Traditionally, placing a patch (occlusion or penalization) over the better eye was the widely used method to treat amblyopia. Theoretically, this treatment sounds good, as it strengthens the weaker eye without interference from the other eye.
Unfortunately, training the brain and eyes to work together isn’t so simple. With patching, the brain finds other ways to compensate for the lack of vision while an active vision therapy program is designed to guide and retrain the eyes and brain to work together with clear direction.
Another problem with patching is that children may resist wearing it, as it draws attention and may affect their confidence. On the other hand, children who undergo vision therapy are likely to experience a confidence boost as visual skills are refined.
CureSee vision therapy works customizes the exercise as per the need of patient, these prescribed and monitored exercises aimed at developing visual skills and processing. The course of vision therapy sessions is typically supplemented by exercises to be done daily at home on your computer.
While patching was traditionally the default treatment for amblyopia, vision therapy is now a much better option—and for several reasons. The exercises performed throughout the vision therapy program are meant to teach the patient new visual skills in an engaging and motivating way until the learned skill becomes automatic. Vision therapy thus outweighs the benefits of eye patching.
While patching for amblyopia improves monocular function by providing visual input to the amblyopic eye, vision therapy can treat the underlying binocular dysfunction that accompanies amblyopia.

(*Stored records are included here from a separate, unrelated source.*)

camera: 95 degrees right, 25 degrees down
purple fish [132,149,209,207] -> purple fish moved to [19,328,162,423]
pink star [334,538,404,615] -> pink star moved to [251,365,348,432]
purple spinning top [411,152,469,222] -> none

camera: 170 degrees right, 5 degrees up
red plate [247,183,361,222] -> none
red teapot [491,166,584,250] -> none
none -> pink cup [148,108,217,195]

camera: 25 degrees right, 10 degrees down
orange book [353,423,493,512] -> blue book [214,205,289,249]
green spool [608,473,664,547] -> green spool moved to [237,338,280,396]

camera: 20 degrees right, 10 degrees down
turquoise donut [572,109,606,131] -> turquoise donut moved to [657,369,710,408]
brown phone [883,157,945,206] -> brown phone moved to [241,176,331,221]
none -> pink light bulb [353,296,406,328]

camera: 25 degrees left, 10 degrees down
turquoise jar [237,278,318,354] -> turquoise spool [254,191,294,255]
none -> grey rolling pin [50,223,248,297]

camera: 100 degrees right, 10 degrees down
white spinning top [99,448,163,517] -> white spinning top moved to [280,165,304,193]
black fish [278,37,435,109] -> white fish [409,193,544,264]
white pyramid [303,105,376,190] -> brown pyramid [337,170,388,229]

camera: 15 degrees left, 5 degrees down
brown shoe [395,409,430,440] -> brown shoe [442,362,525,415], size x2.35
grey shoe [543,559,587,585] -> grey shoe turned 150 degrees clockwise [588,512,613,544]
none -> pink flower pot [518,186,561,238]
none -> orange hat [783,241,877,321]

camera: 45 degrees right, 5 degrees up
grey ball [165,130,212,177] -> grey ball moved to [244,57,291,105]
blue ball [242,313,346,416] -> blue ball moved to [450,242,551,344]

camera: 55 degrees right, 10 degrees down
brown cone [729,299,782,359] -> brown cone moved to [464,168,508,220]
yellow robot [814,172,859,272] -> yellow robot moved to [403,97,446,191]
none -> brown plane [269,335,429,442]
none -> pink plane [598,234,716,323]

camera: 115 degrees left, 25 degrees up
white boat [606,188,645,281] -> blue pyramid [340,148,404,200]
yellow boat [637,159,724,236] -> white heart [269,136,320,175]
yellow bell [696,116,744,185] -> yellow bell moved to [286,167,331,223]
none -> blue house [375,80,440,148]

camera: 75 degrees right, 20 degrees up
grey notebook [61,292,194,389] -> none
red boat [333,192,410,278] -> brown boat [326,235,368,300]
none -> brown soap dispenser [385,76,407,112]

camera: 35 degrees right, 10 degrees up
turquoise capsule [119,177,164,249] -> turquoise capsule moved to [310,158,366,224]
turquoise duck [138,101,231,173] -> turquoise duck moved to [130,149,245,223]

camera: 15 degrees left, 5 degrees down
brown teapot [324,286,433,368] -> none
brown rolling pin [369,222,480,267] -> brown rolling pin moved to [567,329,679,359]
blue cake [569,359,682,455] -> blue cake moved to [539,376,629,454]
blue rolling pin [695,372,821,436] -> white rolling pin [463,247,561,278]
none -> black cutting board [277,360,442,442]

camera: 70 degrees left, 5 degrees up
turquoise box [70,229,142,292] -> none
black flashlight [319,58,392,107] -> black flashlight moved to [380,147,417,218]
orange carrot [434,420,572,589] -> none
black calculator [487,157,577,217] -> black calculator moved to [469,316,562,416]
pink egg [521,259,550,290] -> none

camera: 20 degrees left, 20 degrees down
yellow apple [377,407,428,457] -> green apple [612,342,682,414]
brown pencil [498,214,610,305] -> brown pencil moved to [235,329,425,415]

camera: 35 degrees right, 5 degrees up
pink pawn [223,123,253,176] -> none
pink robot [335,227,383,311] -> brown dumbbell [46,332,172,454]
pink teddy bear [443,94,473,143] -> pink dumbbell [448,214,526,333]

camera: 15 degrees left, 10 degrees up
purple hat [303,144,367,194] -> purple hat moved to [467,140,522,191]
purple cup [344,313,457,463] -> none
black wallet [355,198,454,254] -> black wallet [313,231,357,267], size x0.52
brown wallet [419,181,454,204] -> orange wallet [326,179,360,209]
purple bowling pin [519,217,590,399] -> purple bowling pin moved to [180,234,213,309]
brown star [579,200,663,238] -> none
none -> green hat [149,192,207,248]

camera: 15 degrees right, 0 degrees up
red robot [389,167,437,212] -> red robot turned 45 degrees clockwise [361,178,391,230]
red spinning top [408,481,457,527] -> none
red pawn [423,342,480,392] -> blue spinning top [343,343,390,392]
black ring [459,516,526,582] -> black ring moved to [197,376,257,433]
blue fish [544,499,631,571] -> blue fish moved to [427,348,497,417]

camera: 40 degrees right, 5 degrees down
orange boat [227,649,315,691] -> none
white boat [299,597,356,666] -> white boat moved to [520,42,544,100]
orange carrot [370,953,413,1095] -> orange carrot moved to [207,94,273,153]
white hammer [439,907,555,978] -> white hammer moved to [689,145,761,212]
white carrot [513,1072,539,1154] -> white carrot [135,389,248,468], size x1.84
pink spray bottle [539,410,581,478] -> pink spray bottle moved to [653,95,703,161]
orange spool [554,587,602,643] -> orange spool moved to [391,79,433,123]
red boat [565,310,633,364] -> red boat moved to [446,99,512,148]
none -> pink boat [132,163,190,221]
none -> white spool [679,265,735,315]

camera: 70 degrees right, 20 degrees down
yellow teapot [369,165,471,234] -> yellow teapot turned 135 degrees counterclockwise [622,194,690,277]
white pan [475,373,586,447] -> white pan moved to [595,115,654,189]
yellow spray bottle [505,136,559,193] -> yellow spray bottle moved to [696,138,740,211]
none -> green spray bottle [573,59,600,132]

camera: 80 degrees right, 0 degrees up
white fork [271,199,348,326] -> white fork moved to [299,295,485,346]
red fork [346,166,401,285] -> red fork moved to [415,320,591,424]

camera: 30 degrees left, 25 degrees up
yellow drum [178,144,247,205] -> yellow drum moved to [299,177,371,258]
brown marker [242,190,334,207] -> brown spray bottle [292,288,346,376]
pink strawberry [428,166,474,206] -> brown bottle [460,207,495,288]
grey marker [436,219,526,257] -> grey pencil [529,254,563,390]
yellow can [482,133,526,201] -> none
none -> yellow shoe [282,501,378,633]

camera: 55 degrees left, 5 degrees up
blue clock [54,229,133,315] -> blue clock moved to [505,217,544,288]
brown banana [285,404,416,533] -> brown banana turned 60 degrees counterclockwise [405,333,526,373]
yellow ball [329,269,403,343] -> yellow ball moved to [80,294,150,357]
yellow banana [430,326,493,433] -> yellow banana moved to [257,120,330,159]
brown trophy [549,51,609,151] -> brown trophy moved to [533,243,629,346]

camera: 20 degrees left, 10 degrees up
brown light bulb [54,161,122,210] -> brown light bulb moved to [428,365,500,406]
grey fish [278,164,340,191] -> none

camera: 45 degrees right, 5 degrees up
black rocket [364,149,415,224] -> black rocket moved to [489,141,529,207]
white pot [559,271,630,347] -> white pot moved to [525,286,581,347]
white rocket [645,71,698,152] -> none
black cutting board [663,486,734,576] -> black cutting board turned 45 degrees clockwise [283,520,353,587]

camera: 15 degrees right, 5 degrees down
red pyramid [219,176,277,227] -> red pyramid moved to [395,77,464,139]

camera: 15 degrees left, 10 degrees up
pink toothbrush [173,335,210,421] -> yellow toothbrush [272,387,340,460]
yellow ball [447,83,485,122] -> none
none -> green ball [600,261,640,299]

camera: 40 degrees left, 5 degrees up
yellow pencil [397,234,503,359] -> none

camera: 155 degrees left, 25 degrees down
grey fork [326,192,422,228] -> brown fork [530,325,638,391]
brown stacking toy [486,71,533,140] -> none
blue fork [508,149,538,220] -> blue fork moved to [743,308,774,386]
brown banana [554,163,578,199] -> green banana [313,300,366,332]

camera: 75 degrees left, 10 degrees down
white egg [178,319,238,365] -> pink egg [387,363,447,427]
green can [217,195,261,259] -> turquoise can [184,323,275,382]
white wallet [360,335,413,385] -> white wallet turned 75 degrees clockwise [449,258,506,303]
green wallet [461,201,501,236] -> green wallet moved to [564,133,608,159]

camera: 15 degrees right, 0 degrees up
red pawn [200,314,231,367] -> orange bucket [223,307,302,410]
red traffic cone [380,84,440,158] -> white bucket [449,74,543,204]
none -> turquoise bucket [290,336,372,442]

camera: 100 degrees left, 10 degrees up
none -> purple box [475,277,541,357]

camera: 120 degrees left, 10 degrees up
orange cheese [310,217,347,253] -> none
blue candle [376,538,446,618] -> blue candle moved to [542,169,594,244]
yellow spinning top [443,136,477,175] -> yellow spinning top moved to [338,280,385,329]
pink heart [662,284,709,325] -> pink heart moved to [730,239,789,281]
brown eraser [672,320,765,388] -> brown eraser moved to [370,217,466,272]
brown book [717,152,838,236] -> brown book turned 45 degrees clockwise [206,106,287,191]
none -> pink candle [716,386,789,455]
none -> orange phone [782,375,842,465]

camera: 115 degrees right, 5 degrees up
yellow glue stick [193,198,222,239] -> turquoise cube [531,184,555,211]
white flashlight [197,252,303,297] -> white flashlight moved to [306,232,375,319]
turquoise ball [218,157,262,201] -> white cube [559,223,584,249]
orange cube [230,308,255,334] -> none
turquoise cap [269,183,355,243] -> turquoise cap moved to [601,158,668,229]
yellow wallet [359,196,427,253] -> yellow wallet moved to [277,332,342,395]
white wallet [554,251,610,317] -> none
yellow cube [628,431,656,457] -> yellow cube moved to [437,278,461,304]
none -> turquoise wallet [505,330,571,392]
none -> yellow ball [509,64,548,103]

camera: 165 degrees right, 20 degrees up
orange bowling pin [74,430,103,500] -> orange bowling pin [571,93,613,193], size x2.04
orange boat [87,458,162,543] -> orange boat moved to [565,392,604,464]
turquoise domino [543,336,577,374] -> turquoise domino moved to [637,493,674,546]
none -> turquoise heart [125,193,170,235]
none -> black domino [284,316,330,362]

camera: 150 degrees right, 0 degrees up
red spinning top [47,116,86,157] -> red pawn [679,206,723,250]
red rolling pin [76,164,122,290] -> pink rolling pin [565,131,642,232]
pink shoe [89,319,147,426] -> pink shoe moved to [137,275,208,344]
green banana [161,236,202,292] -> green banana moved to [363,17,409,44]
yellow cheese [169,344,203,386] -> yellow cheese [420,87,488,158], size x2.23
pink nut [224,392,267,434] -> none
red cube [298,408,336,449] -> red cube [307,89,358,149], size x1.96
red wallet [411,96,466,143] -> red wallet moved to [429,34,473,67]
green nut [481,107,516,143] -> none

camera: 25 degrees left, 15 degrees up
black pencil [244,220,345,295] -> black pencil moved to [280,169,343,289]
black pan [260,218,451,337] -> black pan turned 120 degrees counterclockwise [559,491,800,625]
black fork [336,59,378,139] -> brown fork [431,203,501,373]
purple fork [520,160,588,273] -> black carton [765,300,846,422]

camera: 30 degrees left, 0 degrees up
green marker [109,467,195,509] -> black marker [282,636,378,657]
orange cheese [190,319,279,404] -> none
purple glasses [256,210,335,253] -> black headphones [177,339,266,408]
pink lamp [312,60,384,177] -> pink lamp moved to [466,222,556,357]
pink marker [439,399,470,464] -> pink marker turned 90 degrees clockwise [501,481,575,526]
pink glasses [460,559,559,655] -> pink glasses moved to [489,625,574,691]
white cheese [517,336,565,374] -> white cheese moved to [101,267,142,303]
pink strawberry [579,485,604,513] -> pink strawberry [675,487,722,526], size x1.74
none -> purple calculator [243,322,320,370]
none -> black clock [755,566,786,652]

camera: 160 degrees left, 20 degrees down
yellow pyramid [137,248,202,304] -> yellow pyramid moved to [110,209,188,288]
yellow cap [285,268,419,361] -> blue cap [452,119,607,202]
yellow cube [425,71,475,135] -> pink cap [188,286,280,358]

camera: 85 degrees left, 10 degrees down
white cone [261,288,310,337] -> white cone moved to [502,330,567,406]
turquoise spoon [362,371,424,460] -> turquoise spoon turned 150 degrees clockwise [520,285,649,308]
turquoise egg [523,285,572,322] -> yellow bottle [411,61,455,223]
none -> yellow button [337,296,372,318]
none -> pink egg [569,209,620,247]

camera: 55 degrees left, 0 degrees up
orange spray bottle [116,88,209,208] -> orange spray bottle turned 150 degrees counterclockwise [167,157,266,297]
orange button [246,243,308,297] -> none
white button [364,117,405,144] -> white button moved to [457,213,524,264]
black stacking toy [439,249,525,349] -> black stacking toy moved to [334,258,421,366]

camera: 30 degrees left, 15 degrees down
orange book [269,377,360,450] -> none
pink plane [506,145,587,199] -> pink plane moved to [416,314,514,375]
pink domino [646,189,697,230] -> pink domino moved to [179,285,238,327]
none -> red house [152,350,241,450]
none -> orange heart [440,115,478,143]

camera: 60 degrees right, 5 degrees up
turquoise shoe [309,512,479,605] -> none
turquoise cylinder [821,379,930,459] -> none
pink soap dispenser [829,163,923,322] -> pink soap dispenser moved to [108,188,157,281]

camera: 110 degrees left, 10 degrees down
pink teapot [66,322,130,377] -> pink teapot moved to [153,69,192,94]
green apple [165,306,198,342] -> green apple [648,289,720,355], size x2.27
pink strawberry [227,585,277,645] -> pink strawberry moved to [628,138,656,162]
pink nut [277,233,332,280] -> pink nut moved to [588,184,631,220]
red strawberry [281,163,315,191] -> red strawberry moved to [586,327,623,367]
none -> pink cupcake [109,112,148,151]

Vision therapy can focus on increasing accommodation, improving accuracy of oculomotor skills, increasing vergence ranges, improvement of spatial perception, and breaking suppression and eccentric fixation. The treatment goal is for the patient to effortlessly function with sound visual skills at a high level of binocularity. This high level of binocularity helps improve vision and will prevent the regression of visual acuity after amblyopia treatment has stopped.
The goals for amblyopia therapy should not be based solely on visual acuity, but also on the function of the binocular system. Amblyopia treatment should not be considered complete until the visual acuity of the amblyopic eye is normalized under binocular viewing conditions. To achieve good binocular vision after amblyopia treatment has stopped, it is important to treat all aspects of the binocular system. With this therapy approach in mind, practitioners can be confident their patients with amblyopia will receive the best care and achieve the best visual outcomes.